WHAT IS EXPECTED
With the pictures omitted, output word for word the lines from the one containing "left shoulder: (101, 172)" through the end of the records.

══ MATERIAL FOR THIS TASK ══

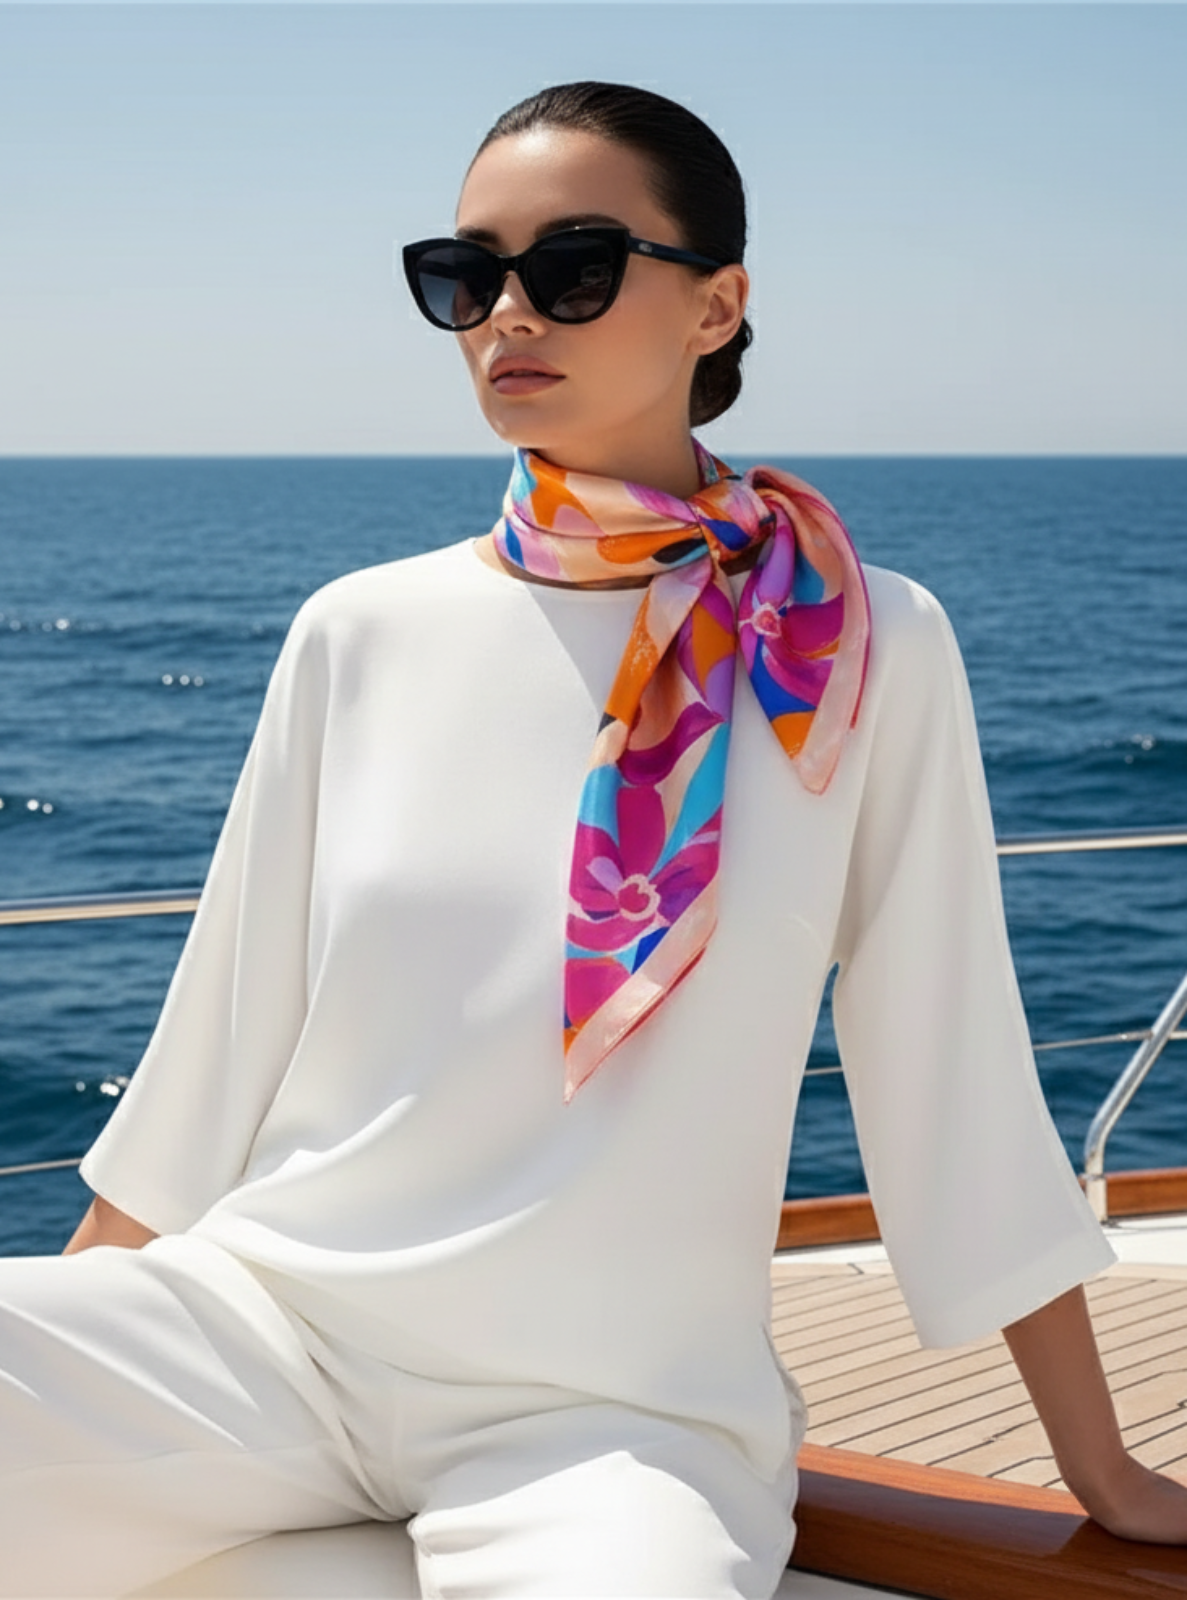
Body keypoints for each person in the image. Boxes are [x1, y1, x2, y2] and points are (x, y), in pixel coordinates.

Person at [2, 79, 1186, 1600]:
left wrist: (1100, 1473)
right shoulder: (361, 630)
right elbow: (212, 1057)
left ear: (717, 306)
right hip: (268, 1332)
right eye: (463, 274)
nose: (505, 312)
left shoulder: (861, 645)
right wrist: (71, 1352)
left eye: (570, 267)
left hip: (612, 1416)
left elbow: (947, 1070)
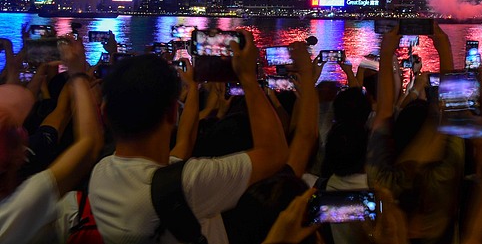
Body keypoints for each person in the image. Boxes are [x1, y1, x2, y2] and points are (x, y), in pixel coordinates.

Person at [88, 28, 288, 244]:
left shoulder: (101, 172)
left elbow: (185, 142)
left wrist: (192, 88)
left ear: (105, 113)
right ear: (174, 113)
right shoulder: (189, 184)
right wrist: (248, 78)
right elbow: (274, 154)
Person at [0, 36, 103, 242]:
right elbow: (89, 145)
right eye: (14, 130)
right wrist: (78, 75)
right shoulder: (18, 208)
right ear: (18, 157)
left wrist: (13, 56)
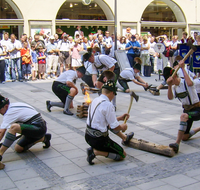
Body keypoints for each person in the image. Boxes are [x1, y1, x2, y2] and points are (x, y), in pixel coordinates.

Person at [85, 80, 134, 165]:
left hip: (88, 136)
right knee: (122, 155)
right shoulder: (108, 104)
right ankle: (95, 152)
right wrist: (123, 127)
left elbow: (105, 120)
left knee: (110, 125)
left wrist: (120, 118)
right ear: (111, 92)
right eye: (114, 94)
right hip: (99, 140)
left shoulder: (95, 100)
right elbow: (115, 127)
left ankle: (124, 138)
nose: (114, 97)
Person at [0, 94, 51, 167]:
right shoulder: (15, 105)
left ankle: (0, 154)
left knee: (13, 127)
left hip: (38, 127)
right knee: (18, 148)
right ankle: (44, 138)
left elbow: (1, 132)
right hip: (32, 127)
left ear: (6, 106)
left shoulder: (10, 113)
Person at [163, 60, 200, 153]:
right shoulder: (174, 88)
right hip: (188, 111)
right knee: (185, 137)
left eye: (172, 80)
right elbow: (170, 98)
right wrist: (169, 86)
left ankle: (177, 144)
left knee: (184, 116)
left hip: (197, 109)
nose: (172, 83)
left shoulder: (185, 82)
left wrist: (183, 68)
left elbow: (190, 83)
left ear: (175, 76)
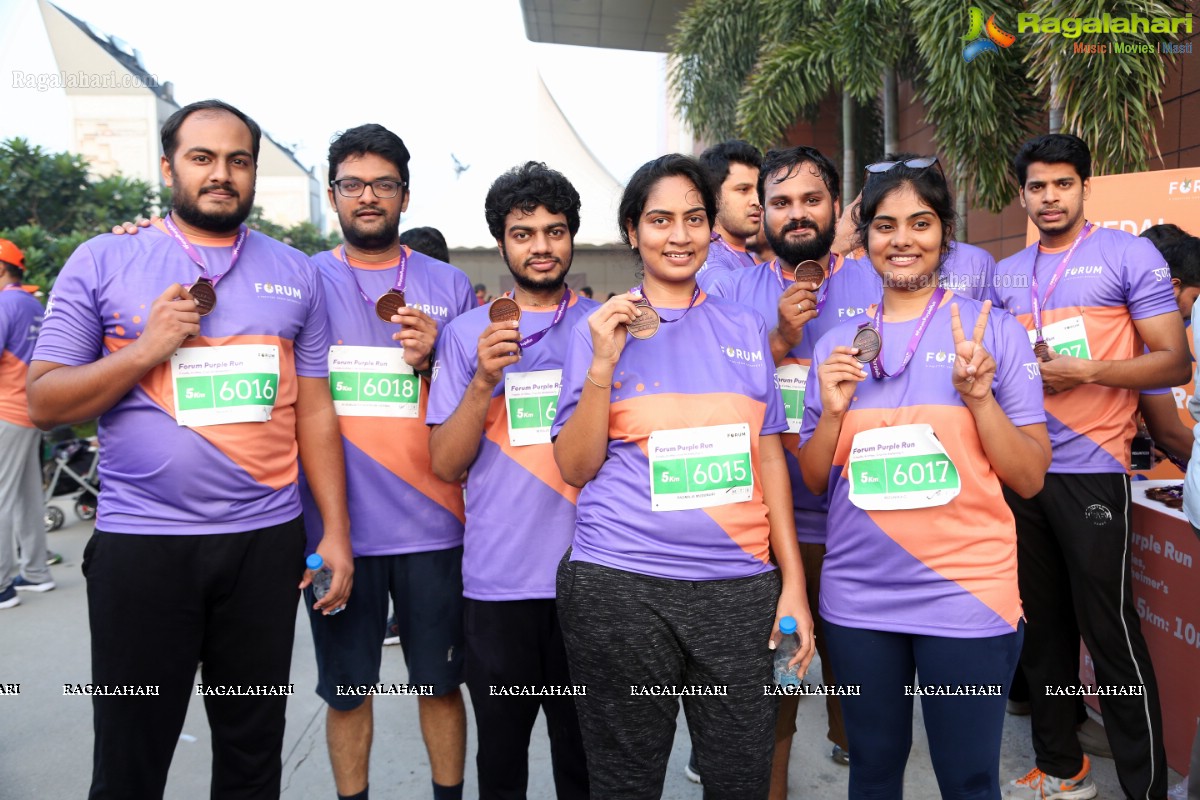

═══

YOUR RESPONSE
left shoulder: (101, 172)
left elbow: (185, 142)
left wrist: (192, 88)
left ear: (105, 113)
right ear: (174, 113)
right shoulder: (189, 184)
right wrist: (248, 78)
right elbow: (274, 154)
Person at [0, 36, 103, 242]:
right elbow: (89, 145)
right eye: (14, 130)
right wrist: (78, 75)
right shoulder: (18, 208)
right ear: (18, 157)
left wrist: (13, 56)
Body keypoints for each person in the image. Boxes are [x1, y1, x2, y2] and points are (x, y), in pixel coordinates.

Person at [85, 80, 134, 165]:
left hip: (88, 136)
right knee: (122, 155)
right shoulder: (108, 104)
right ankle: (95, 152)
right wrist: (123, 127)
left elbow: (105, 120)
left knee: (110, 125)
left wrist: (120, 118)
right ear: (111, 92)
right eye: (114, 94)
right hip: (99, 140)
left shoulder: (95, 100)
right elbow: (115, 127)
left ankle: (124, 138)
nose: (114, 97)
Person at [0, 94, 51, 167]:
right shoulder: (15, 105)
left ankle: (0, 154)
left knee: (13, 127)
left hip: (38, 127)
right knee: (18, 148)
right ankle: (44, 138)
left elbow: (1, 132)
right hip: (32, 127)
left ear: (6, 106)
left shoulder: (10, 113)
Person at [163, 60, 200, 153]:
right shoulder: (174, 88)
right hip: (188, 111)
right knee: (185, 137)
left eye: (172, 80)
right elbow: (170, 98)
right wrist: (169, 86)
left ankle: (177, 144)
left knee: (184, 116)
left hip: (197, 109)
nose: (172, 83)
left shoulder: (185, 82)
left wrist: (183, 68)
left elbow: (190, 83)
left ear: (175, 76)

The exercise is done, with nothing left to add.